Dabei fühlen wir uns häufig unvorbereitet und überfordert. Wir merken, dass wir den Patient*innen oft nicht gerecht werden können, sie teilweise sogar gefährden. Dies übt jetzt schon einen enormen psychischen Druck auf uns aus.

Auch kommen wir an die Grenzen unserer körperlichen Belastbarkeit, u.a. weil Pausen- und Dienstzeiten oft nicht eingehalten werden.

Insgesamt führt diese Situation zu einer großen Unzufriedenheit unsererseits und dem Unmut überhaupt in dem Beruf anzufangen. Dies würde bedeuten, dass die aktuellen Tendenzen des bereits bestehenden Fachkräftemangels sich noch weiter zuspitzten.
In den Medien ist das Thema Pflegenotstand (leider meist nur im Bezug auf die Altenpflege) momentan sehr präsent, allerdings finden wir die Reaktion der Politik sehr enttäuschend und fühlen uns nicht ernst genommen.
Unsere Perspektivlosigkeit wird dadurch noch verstärkt, dass wir keine politischen Veränderungen wahrnehmen. Das ist sehr schade, weil die meisten von uns grundsätzlich Freude an diesem Beruf haben. Wir werden unter diesen Bedingungen jedoch nicht in der Pflege bleiben!

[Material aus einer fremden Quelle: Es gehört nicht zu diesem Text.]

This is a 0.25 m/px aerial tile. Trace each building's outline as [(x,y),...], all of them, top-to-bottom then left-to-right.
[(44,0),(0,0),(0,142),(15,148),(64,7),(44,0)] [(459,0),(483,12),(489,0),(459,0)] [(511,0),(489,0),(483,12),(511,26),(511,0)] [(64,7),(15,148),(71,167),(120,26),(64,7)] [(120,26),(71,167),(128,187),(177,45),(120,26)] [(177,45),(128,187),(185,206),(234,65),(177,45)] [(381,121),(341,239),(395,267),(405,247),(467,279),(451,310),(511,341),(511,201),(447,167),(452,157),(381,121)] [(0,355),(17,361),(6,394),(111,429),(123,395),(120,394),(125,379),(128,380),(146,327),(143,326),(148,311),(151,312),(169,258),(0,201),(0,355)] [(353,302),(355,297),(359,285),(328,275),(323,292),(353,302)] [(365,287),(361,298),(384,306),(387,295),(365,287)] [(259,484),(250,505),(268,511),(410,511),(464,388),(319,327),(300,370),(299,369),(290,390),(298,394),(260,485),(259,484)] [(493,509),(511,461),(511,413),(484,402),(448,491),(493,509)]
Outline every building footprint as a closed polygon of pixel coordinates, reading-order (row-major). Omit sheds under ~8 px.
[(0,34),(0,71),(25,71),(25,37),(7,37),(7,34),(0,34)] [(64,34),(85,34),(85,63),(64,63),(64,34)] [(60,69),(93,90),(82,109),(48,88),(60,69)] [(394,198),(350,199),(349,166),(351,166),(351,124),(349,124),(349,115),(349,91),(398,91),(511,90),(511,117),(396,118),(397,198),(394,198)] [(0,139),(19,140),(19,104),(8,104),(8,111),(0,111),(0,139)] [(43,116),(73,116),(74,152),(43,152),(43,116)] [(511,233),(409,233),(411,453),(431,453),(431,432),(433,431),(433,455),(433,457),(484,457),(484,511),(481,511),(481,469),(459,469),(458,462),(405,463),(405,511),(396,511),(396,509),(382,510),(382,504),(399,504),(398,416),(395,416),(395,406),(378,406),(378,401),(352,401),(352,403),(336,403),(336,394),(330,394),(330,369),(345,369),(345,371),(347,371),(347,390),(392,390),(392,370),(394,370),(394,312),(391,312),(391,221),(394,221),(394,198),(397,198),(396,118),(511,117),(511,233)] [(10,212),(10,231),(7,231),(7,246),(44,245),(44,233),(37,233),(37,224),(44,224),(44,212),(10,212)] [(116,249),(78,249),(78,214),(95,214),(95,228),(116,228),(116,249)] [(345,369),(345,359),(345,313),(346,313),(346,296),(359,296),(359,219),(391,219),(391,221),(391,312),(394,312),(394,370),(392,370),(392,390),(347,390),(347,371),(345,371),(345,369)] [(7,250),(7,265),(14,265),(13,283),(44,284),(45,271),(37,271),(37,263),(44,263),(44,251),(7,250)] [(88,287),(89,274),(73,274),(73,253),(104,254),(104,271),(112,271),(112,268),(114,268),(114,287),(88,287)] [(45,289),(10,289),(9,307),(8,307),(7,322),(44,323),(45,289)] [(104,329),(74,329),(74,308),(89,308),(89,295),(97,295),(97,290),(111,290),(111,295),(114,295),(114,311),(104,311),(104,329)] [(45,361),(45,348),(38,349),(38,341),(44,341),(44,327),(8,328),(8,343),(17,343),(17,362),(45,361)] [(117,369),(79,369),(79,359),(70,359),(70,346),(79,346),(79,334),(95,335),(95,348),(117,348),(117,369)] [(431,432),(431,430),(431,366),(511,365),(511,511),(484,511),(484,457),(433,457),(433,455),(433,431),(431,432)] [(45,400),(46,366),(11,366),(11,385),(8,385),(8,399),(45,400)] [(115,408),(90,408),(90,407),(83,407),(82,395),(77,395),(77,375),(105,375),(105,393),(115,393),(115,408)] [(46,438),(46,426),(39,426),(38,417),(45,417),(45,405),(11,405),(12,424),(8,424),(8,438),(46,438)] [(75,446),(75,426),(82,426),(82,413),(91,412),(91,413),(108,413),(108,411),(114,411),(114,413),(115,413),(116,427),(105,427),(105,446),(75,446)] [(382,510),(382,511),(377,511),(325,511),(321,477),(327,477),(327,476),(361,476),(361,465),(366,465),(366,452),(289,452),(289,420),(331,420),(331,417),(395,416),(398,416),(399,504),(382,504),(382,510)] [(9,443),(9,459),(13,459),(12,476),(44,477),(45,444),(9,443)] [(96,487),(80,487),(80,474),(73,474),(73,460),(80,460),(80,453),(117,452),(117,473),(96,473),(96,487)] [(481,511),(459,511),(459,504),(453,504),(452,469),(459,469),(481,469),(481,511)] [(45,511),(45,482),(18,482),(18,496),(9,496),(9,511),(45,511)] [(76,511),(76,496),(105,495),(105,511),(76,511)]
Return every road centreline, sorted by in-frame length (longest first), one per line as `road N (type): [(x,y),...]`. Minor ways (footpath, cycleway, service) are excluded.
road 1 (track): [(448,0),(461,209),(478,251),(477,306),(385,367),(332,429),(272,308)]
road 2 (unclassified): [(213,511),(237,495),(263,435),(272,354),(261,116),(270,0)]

Wir fordern Sie auf Ihre Position zu nutzen, um die Pflege und die Auszubildenden in ihren Forderungen zu vertreten. Gerne würden wir mit Ihnen in einem persönlichen Gespräch in einen Austausch darüber kommen und über die Ausbildungssituation zielführend diskutieren.

In Erwartung Ihrer Rückmeldung, mit freundlichen Grüßen"



Quelle: http://www.klein-schmeink.de/data/user/PDF-Dokumente/2018/Appell_der_Gesundheits__und_Krankpfleger_in_Ausbildung.pdf

Virtuelle Grüße!
Thomas Beßen
Wer heute krank ist, muss kerngesund sein.